Supergiant systems host an OB supergiant with a dense, fast stellar wind (mass‑loss rates 10⁻⁶–10⁻⁸ M⊙ yr⁻¹, terminal velocities ≈2000 km s⁻¹). Mass capture from this wind powers persistent X‑ray emission, but a subset of these systems—SFXTs—show extremely brief, bright flares (luminosities up to 10^38 erg s⁻¹) lasting only a few hours, embedded in a very low quiescent level (~10^32 erg s⁻¹). The origin of these flares is still debated; proposed mechanisms include clumpy winds, magnetic or centrifugal gating, and transient disc formation.

Temporal studies using RXTE/PCA, Fermi/GBM, Swift, and INTEGRAL have revealed several key phenomena. Accretion torque measurements show a clear correlation between spin‑up rate and X‑ray luminosity, consistent with the Ghosh‑Lamb model (ṙν ∝ Ṁ^6/7). Long‑term monitoring of sources such as A 0535+262 demonstrates alternating episodes of rapid spin‑up during outbursts and gradual spin‑down in quiescence, with occasional “propeller” phases where the magnetospheric radius exceeds the corotation radius, suppressing accretion and pulsations. Quasi‑periodic oscillations (QPOs) in the 0.01–100 Hz range have been detected in several transients; their frequencies often scale with luminosity, indicating that the inner disc radius moves inward as the mass‑accretion rate rises.

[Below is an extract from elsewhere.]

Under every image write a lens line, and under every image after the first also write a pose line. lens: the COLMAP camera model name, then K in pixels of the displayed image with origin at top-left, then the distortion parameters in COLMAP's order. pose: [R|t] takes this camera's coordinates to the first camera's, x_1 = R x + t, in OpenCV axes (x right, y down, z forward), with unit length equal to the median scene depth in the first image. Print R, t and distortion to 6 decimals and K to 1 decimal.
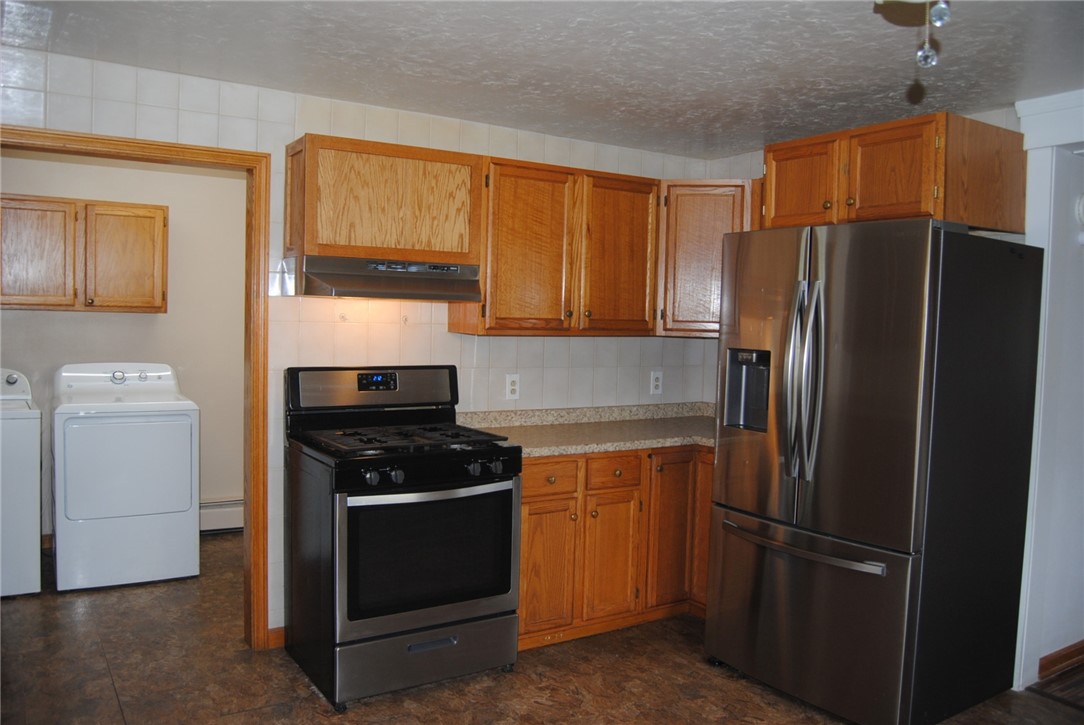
lens RADIAL K [[843.5, 0, 542.0], [0, 843.5, 362.5], [0, 0, 1]] dist [-0.086093, 0.006367]
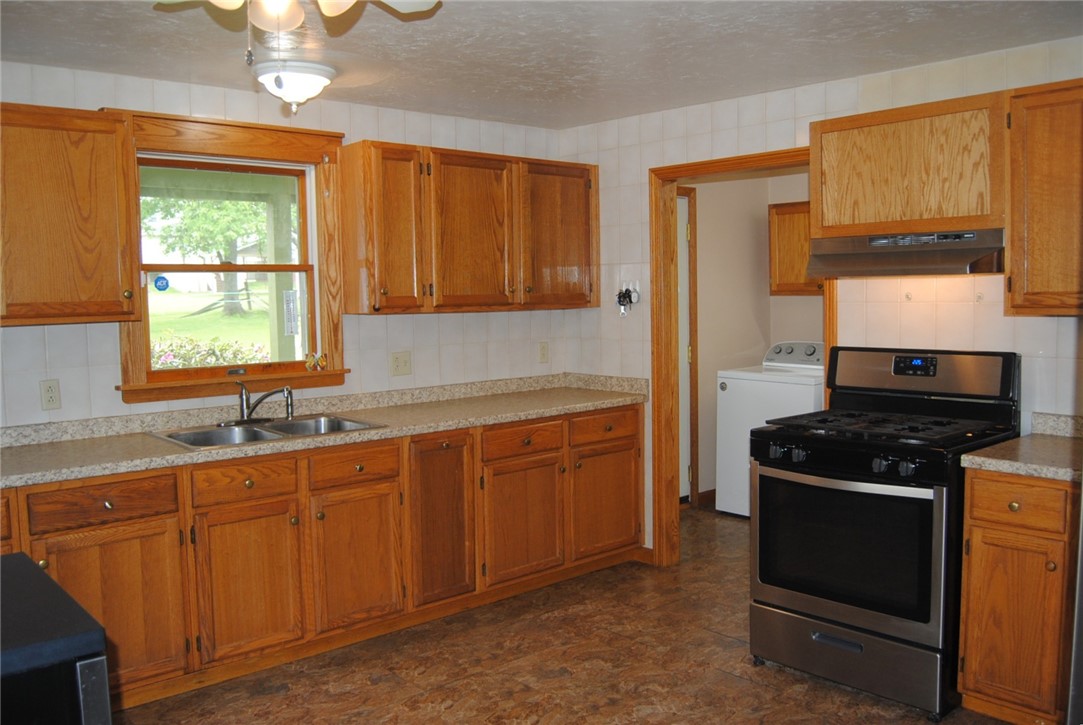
lens RADIAL K [[842.7, 0, 541.5], [0, 842.7, 362.5], [0, 0, 1]] dist [-0.086093, 0.006367]
pose [[0.189268, 0.046992, -0.980800, 0.628783], [-0.033713, 0.998576, 0.041338, -0.004682], [0.981347, 0.025242, 0.190582, 0.431399]]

Spectrally, transient HMXBs display hard continua well described by a power law with an exponential cutoff (Γ ≈ 0.5–1.5, E_cut ≈ 10–30 keV). Many show cyclotron resonance scattering features (CRSFs) between 10 and 50 keV, providing a direct measurement of the neutron‑star magnetic field (B ≈ 10^12 G). The CRSF centroid energy can vary with luminosity, sometimes increasing (positive correlation) and in other cases decreasing (negative correlation), reflecting changes in the height of the scattering region above the stellar surface.

Optical and infrared observations are crucial for Be systems. Variations in Hα equivalent width and infrared excess trace the size and density of the decretion disc, often preceding X‑ray outbursts and thus serving as predictive diagnostics. In contrast, SFXTs exhibit little optical variability, making simultaneous multi‑wavelength campaigns challenging.

The authors also highlight the prospects offered by upcoming missions such as AstroSat, NICER, and the proposed eXTP, which will provide broad‑band coverage and high timing resolution. These capabilities are expected to deepen our understanding of wind–accretion physics, disc–magnetosphere interaction, and the conditions that trigger the dramatic flares of SFXTs.

In summary, transient HMXBs serve as natural laboratories for studying accretion under extreme magnetic fields, the dynamics of massive stellar winds, and the evolution of circumstellar discs. Continued coordinated X‑ray, optical, and infrared monitoring, combined with next‑generation instrumentation, will be essential to resolve the remaining open questions about their outburst mechanisms and long‑term evolution.